Compare your take-home pay inside vs outside IR35. See the real financial cost of your employment status determination.
| Item | Inside IR35 | Outside IR35 |
|---|
IR35 (off-payroll working rules) determines whether a contractor working through a limited company should be treated as an employee for tax purposes. If inside IR35, you pay broadly the same tax as an employee. If outside, you can take dividends more tax-efficiently.
Since April 2021, medium and large private sector companies determine IR35 status. Small companies leave the decision to the contractor.
📌 Rates sourced from IR35 off-payroll working rules — verified for the 2026/27 tax year.
IR35 (the off-payroll working rules) is UK tax legislation designed to ensure contractors who work like employees pay broadly the same tax as employees. If a contract is deemed "inside IR35", the contractor's company must calculate and pay PAYE tax and National Insurance on the income as if it were employment income.
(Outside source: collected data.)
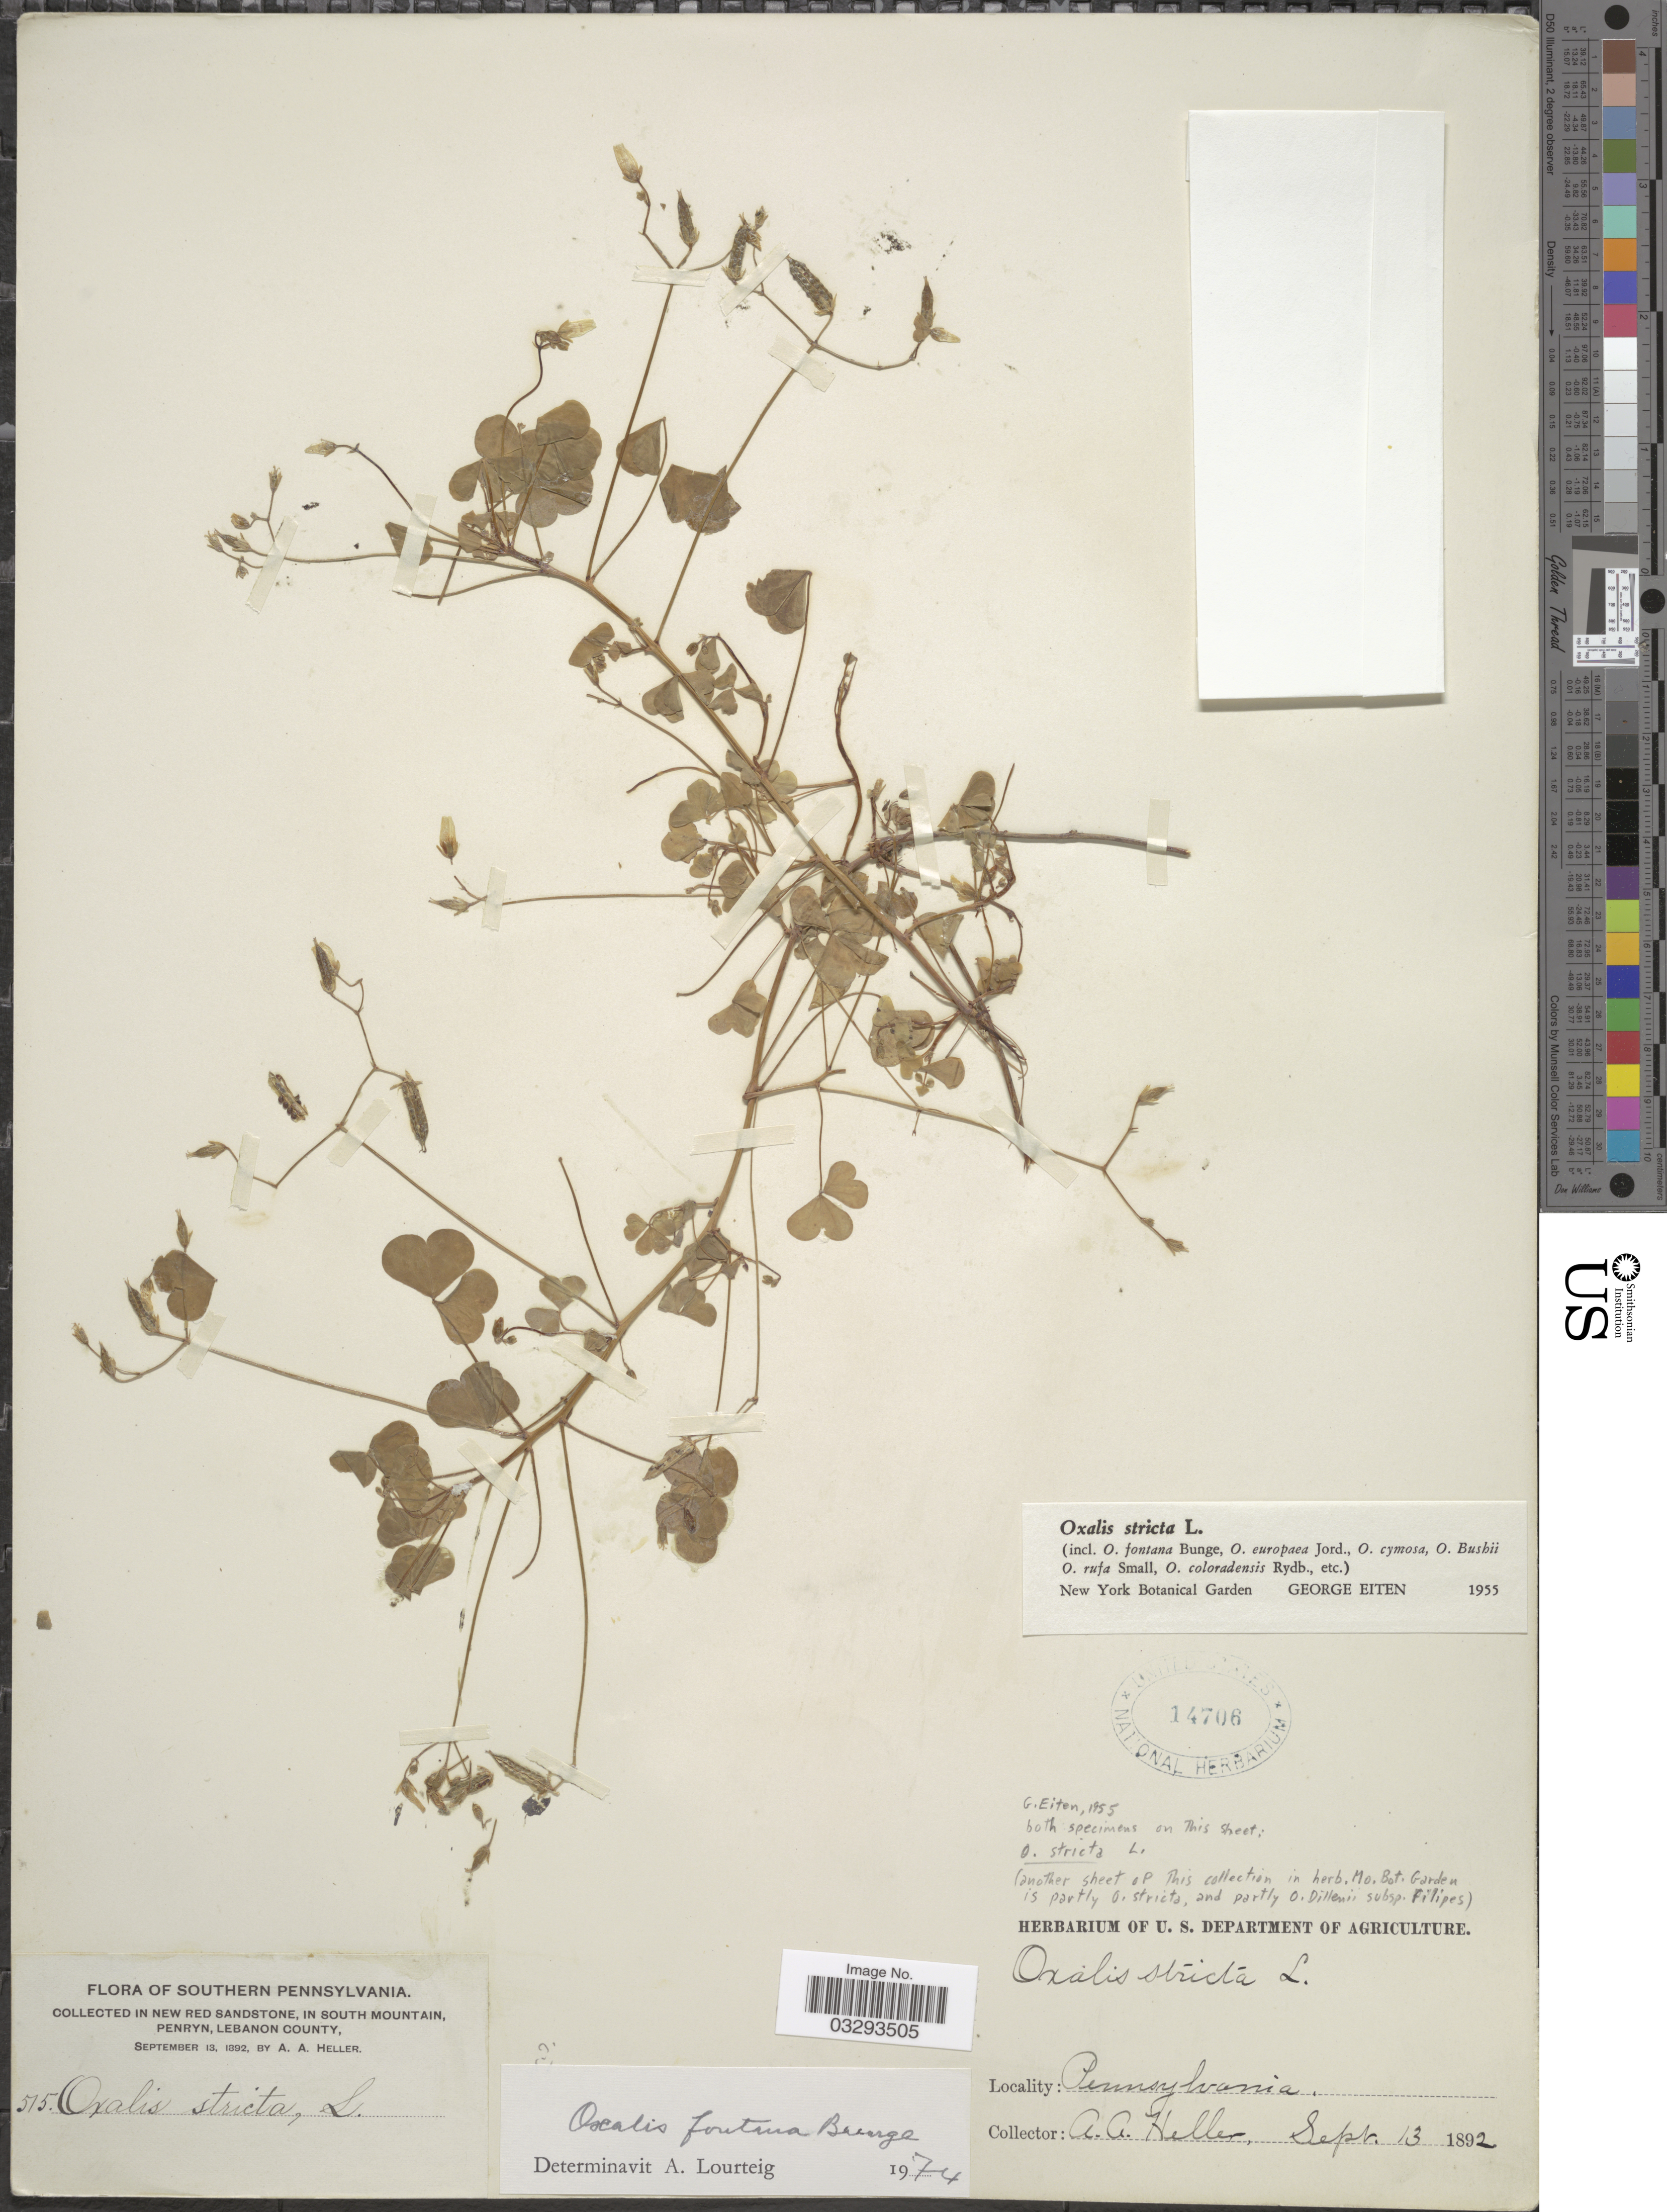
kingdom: Plantae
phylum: Tracheophyta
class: Magnoliopsida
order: Oxalidales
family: Oxalidaceae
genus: Oxalis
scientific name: Oxalis fontana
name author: Bunge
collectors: A. A. Heller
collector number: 515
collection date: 1892-09-13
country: United States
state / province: Pennsylvania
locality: Southern Pennsylvania. In New Red Sandstone, in South Mountain, Penryn, Lebanon County.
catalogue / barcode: US 14706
Inside IR35, you lose the ability to pay yourself via low salary plus dividends. Your deemed employment income is taxed via PAYE (income tax at 20%/40%/45% plus employee NI at 8%/2%). The company also pays employer NI at 15% on the income above £5,000. This typically costs contractors £10,000–£20,000+ per year depending on contract rate.
For public sector and large/medium private sector clients, the end client (or their agency) decides your IR35 status — not you. Small private sector companies (fewer than 50 employees, turnover under £10.2m, balance sheet under £5.1m) are exempt and the contractor's own company makes the determination.
Inside IR35, allowable expenses are very restricted. You can claim travel to temporary workplaces, professional subscriptions, and equipment not provided by the client. The 5% expenses allowance for running a PSC was abolished for public sector workers in 2017 and private sector in 2021.